If you are in the habit of not skipping over reading the actual SQL code, you may be wondering to yourself.

Well, the temp tables are called the same name and they should follow the rules for identifiers as well, no? Why aren’t they throwing an error?

Well that’s because temp tables are treated a bit differently than other objects.

Consider the following example where we try to find our temp table in TempDB:

SELECT * FROM tempdb.sys.tables WHERE name = '#Temp02';
NamingConstraints_NoResults_EqTempTable
Figure 4.1

Nothing. It doesn’t exist. But we didn’t drop it and we haven’t closed the scope so it can’t have just disappeared!

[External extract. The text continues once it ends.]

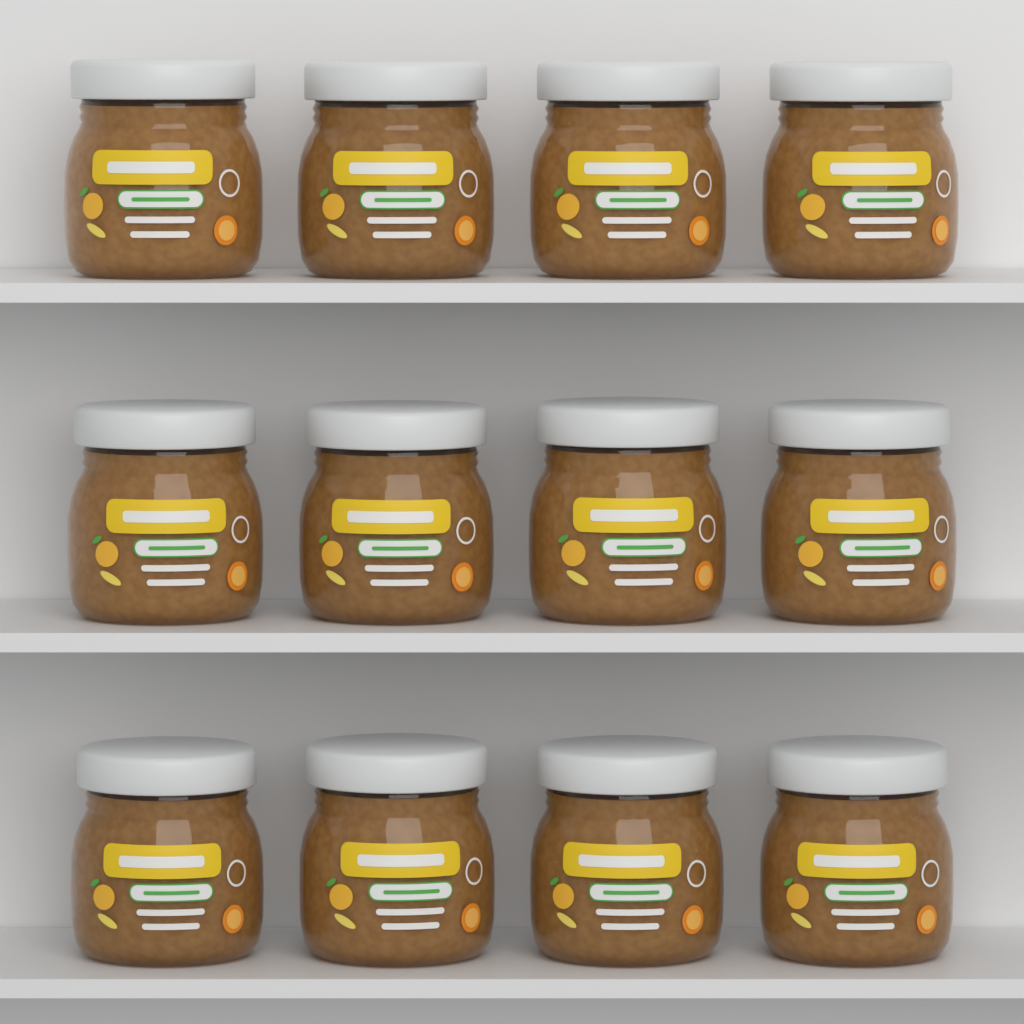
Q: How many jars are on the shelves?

If we change our select statement to the LIKE operator with an ending %…

 

SELECT * FROM tempdb.sys.tables WHERE name LIKE '#Temp02%';
NamingConstraints_Results_LikeTempTable
Figure 4.2

SQL Server, knowing that temp tables could get created multiple times concurrently (especially if created in Stored Procedures),  gets around the rule for identifiers with temp tables by adding a unique suffix onto each temp table that is created.

Therefore, it doesn’t violate the rule, it doesn’t error out and multiple concurrent sme-named temp tables can be created.

Why doesn’t this unique suffix happen with constraints aswell? Is this on purpose? By  Design?
Well the only answer I can give is, I don’t know.

But what I do know is that, in these cases with temp, don’t name your constraints.